**EXCERPT TO READ**
+ + + + +

Explore How To Apply Decision Tree Algorithm With A Hands-On in R

Decision Tree Algorithm - Edureka

With the increase in the implementation of Machine Learning algorithms for solving industry-level problems, the demand for more complex and iterative algorithms has become a need. The Decision Tree Algorithm is one such algorithm that is used to solve both Regression and Classification problems.

In this article on the Decision Tree Algorithm, you will learn the working of Decision Tree and how it can be implemented to solve real-world problems. The following topics will be covered in this article:

1. Why Decision Tree?
2. What Is A Decision Tree?
3. How Does The Decision Tree Algorithm Work?
4. Building A Decision Tree
5. Practical Implementation Of Decision Tree Algorithm Using R

We’re all aware that there are n number of Machine Learning algorithms that can be used for analysis, so why should you choose Decision Tree? In the below section I’ve listed a few reasons.

Why Decision Tree Algorithm?

Decision Tree is considered to be one of the most useful Machine Learning algorithms since it can be used to solve a variety of problems. Here are a few reasons why you should use Decision Tree:

1. It is considered to be the most understandable Machine Learning algorithm and it can be easily interpreted.
2. It can be used for classification and regression problems.
3. Unlike most Machine Learning algorithms, it works effectively with non-linear data.
4. Constructing a Decision Tree is a very quick process since it uses only one feature per node to split the data.

What Is A Decision Tree Algorithm?

A Decision Tree is a Supervised Machine Learning algorithm which looks like an inverted tree, wherein each node represents a predictor variable (feature), the link between the nodes represents a Decision and each leaf node represents an outcome (response variable).

To get a better understanding of a Decision Tree, let’s look at an example:

Let’s say that you hosted a huge party and you want to know how many of your guests were non-vegetarians. To solve this problem, let’s create a simple Decision Tree.

In the above illustration, I’ve created a Decision tree that classifies a guest as either vegetarian or non-vegetarian. Each node represents a predictor variable that will help to conclude whether or not a guest is a non-vegetarian. As you traverse down the tree, you must make decisions at each node, until you reach a dead end.

Now that you know the logic of a Decision Tree, let’s define a set of terms related to a Decision Tree.

Structure Of A Decision Tree

A Decision Tree has the following structure:

• Root Node: The root node is the starting point of a tree. At this point, the first split is performed.
• Internal Nodes: Each internal node represents a decision point (predictor variable) that eventually leads to the prediction of the outcome.

+ + + + +

**ENTRIES SUPPLIED**
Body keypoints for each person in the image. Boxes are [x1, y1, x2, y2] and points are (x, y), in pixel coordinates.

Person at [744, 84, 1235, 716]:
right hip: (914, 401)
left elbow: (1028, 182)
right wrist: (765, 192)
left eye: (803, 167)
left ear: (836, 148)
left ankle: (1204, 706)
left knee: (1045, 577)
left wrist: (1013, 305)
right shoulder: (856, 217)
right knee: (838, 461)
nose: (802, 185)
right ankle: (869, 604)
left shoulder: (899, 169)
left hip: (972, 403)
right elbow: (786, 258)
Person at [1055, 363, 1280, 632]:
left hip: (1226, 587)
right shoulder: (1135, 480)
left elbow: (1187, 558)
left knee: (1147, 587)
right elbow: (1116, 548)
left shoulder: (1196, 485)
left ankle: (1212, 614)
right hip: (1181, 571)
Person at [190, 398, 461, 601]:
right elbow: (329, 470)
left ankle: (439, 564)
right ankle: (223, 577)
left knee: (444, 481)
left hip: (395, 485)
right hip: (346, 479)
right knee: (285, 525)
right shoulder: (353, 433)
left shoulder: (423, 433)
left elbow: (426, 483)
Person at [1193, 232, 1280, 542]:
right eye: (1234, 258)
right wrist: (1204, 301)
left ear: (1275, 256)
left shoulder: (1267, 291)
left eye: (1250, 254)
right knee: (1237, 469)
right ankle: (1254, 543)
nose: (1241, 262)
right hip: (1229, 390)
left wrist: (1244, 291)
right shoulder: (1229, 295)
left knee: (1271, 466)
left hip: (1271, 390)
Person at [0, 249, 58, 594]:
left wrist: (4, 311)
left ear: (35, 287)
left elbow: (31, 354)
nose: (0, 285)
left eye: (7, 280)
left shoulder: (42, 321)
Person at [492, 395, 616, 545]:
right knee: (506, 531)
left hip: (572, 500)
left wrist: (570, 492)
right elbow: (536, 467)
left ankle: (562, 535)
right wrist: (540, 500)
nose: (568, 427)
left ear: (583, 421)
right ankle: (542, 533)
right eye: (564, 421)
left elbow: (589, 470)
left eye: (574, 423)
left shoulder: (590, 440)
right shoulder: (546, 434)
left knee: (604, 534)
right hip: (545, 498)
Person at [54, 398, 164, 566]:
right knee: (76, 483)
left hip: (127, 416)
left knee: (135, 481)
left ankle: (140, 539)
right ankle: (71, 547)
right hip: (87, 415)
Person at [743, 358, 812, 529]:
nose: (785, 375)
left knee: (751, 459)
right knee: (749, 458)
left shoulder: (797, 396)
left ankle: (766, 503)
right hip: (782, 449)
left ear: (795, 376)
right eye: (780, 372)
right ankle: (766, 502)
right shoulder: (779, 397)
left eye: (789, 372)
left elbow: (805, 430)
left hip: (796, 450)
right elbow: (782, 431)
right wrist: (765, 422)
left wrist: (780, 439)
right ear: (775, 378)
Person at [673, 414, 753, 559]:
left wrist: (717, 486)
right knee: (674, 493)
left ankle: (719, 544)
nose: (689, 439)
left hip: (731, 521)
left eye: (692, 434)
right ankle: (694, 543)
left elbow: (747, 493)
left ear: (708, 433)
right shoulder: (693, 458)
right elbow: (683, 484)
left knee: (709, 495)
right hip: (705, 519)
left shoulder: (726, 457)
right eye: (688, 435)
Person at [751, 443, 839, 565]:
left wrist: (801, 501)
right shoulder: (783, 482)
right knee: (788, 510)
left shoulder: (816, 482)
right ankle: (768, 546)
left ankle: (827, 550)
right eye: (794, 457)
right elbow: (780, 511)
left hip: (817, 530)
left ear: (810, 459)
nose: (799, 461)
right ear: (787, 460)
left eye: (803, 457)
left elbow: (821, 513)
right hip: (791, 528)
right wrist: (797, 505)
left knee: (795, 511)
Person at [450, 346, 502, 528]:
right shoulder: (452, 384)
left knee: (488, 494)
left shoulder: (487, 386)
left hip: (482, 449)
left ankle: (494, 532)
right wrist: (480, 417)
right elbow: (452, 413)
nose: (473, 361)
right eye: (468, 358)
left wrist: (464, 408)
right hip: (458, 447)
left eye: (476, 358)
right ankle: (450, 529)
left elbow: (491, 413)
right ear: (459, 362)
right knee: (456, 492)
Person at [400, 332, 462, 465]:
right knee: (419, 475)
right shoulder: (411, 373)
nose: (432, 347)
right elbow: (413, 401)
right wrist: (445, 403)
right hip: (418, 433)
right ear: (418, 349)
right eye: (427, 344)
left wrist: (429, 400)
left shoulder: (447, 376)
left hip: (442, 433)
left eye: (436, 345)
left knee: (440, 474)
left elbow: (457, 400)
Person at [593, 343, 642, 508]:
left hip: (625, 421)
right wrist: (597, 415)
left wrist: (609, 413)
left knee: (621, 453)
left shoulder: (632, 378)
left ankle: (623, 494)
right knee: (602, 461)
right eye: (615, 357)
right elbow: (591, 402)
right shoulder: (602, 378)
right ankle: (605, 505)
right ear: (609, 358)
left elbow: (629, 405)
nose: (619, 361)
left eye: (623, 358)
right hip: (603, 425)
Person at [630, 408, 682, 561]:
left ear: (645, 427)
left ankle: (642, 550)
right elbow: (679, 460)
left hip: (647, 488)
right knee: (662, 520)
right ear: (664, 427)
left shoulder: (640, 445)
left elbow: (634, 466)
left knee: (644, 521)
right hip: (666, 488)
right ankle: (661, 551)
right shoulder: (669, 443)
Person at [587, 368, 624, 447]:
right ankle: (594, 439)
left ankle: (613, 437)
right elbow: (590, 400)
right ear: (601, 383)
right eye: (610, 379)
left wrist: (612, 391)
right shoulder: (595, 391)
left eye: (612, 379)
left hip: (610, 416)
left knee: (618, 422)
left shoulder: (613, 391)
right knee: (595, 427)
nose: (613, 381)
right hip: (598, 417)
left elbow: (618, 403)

+ + + + +

**WORK REQUEST**
Please turn the paragraph in the decision tree article that begins "A Decision Tree is a Supervised" into a short bulleted list that keeps its main facts.

**TASK RESULT**
- A Decision Tree is a Supervised Machine Learning algorithm shaped like an inverted tree.
- Each node represents a predictor variable (feature).
- Each link between nodes represents a decision.
- Each leaf node represents an outcome (response variable).